# War time New World



## Kramai88 (Dec 29, 2019)

Before and after 














Sent from my iPhone using Tapatalk


----------



## rollfaster (Dec 29, 2019)

Excellent job on a gorgeous bike!!


----------



## GTs58 (Dec 29, 2019)

Sweet! I kinda liked the Opaque Blue though. haha............. The earliest J serial on the list and I'd be interested in what the crank casting date is.


----------



## Miq (Dec 30, 2019)

Great job @Kramai88 !   Another beautiful war time BFG.  The blackout parts are sweet.  This bike is the earliest war time NW we’ve seen with the rear *single wire* mudguard stays.  Victory bike!


----------



## fat tire trader (Dec 30, 2019)

Nice job! How did you remove the blue paint?


----------



## Kramai88 (Dec 30, 2019)

@GTs58 the crank was stamped AS but no date. It was disappointing 
@fat tire trader I used graffiti remover to get the blue paint off.
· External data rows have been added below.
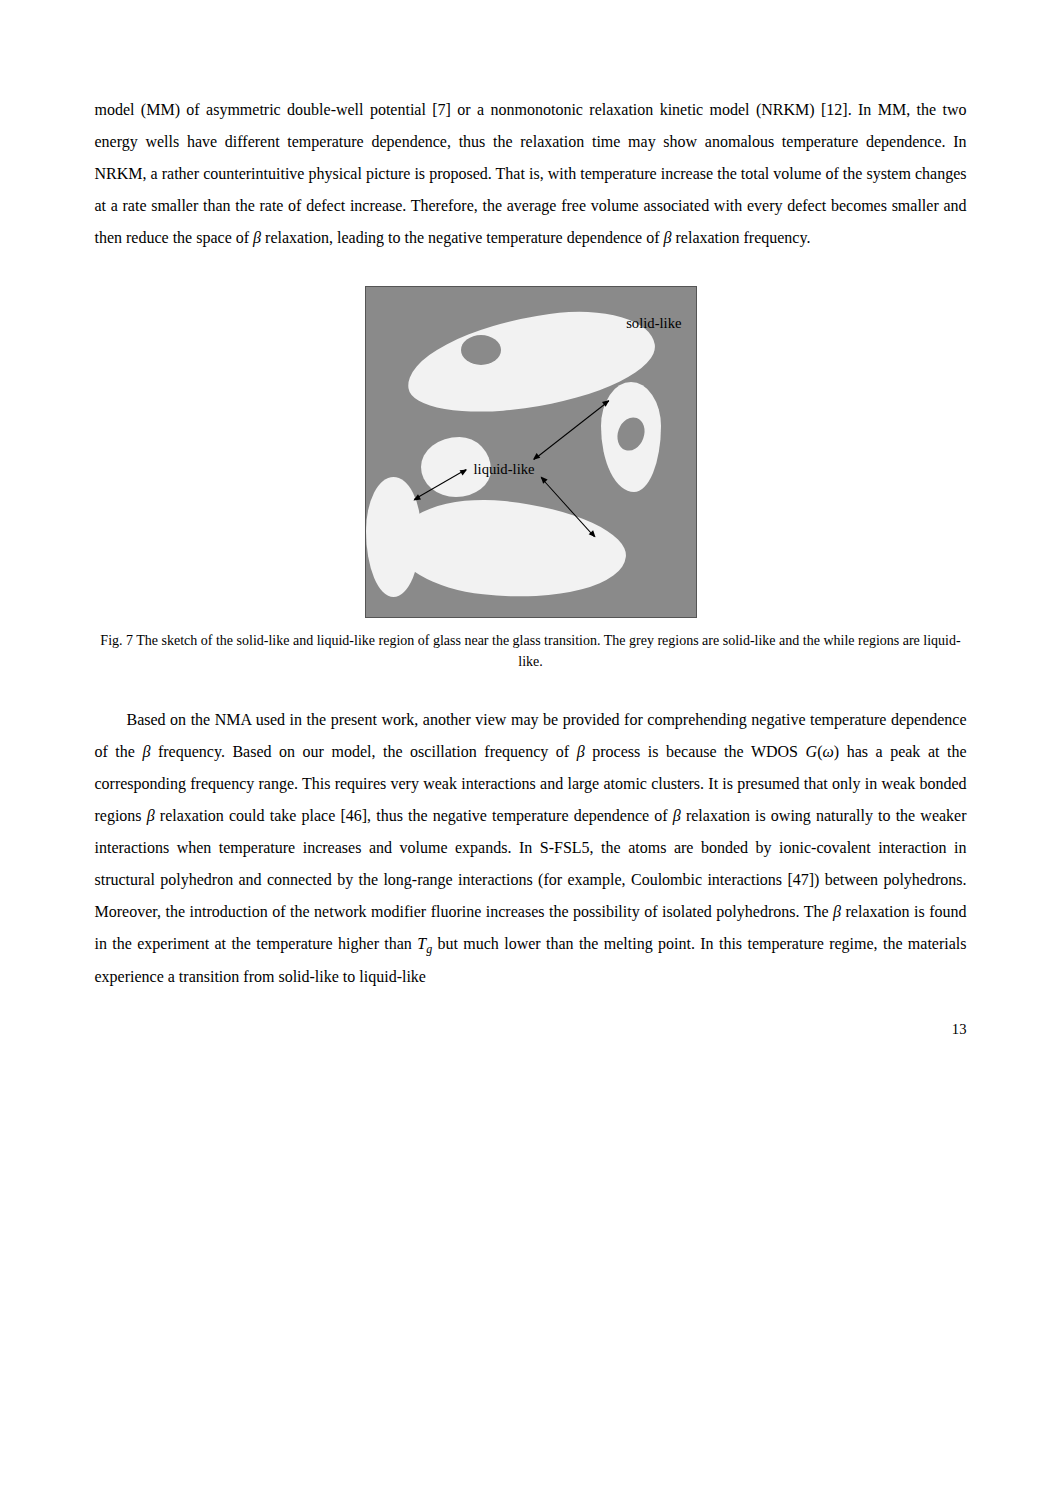model (MM) of asymmetric double-well potential [7] or a nonmonotonic relaxation kinetic model (NRKM) [12]. In MM, the two energy wells have different temperature dependence, thus the relaxation time may show anomalous temperature dependence. In NRKM, a rather counterintuitive physical picture is proposed. That is, with temperature increase the total volume of the system changes at a rate smaller than the rate of defect increase. Therefore, the average free volume associated with every defect becomes smaller and then reduce the space of β relaxation, leading to the negative temperature dependence of β relaxation frequency.
solid-like
liquid-like
Fig. 7 The sketch of the solid-like and liquid-like region of glass near the glass transition. The grey regions are solid-like and the while regions are liquid-like.
Based on the NMA used in the present work, another view may be provided for comprehending negative temperature dependence of the β frequency. Based on our model, the oscillation frequency of β process is because the WDOS G(ω) has a peak at the corresponding frequency range. This requires very weak interactions and large atomic clusters. It is presumed that only in weak bonded regions β relaxation could take place [46], thus the negative temperature dependence of β relaxation is owing naturally to the weaker interactions when temperature increases and volume expands. In S-FSL5, the atoms are bonded by ionic-covalent interaction in structural polyhedron and connected by the long-range interactions (for example, Coulombic interactions [47]) between polyhedrons. Moreover, the introduction of the network modifier fluorine increases the possibility of isolated polyhedrons. The β relaxation is found in the experiment at the temperature higher than Tg but much lower than the melting point. In this temperature regime, the materials experience a transition from solid-like to liquid-like
13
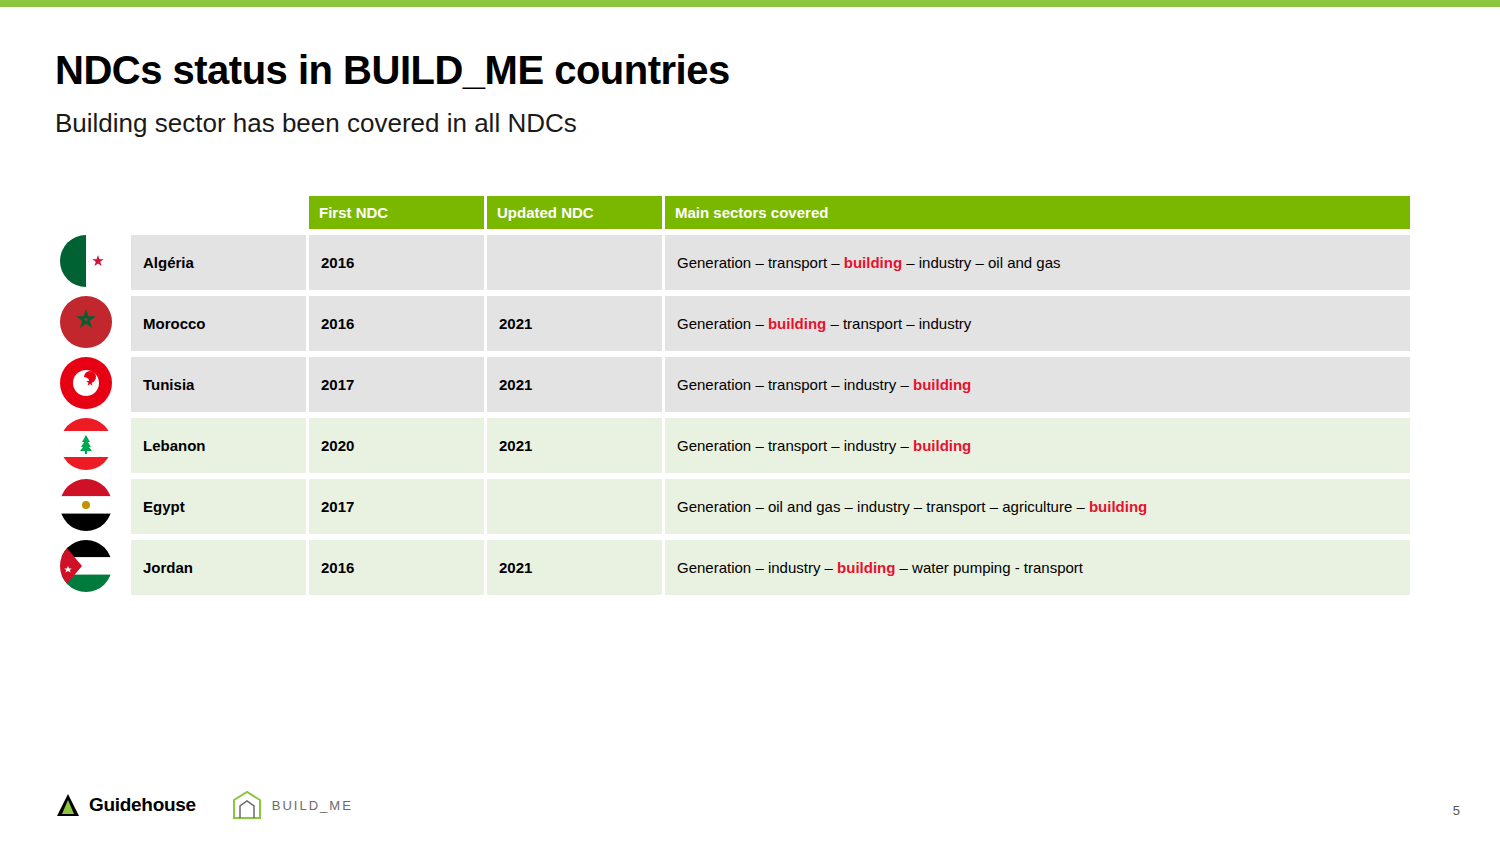NDCs status in BUILD_ME countries
Building sector has been covered in all NDCs
| | | First NDC | Updated NDC | Main sectors covered |
| --- | --- | --- | --- | --- |
| | Algéria | 2016 | | Generation – transport – building – industry – oil and gas |
| | Morocco | 2016 | 2021 | Generation – building – transport – industry |
| | Tunisia | 2017 | 2021 | Generation – transport – industry – building |
| | Lebanon | 2020 | 2021 | Generation – transport – industry – building |
| | Egypt | 2017 | | Generation – oil and gas – industry – transport – agriculture – building |
| | Jordan | 2016 | 2021 | Generation – industry – building – water pumping - transport |
Guidehouse
BUILD_ME
5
It worked pretty good 


Sent from my iPhone using Tapatalk


----------



## fat tire trader (Dec 30, 2019)

My 43 Dayton G519, had red paint all over it. I used Goof Off Industrial Strength Graffiti Remover in a spray can. It worked well on my bike too.


----------



## Bozman (Dec 30, 2019)

Sweet salvage restoration. I love that maroon color on the War Era bikes

Sent from my SM-N950U using Tapatalk


----------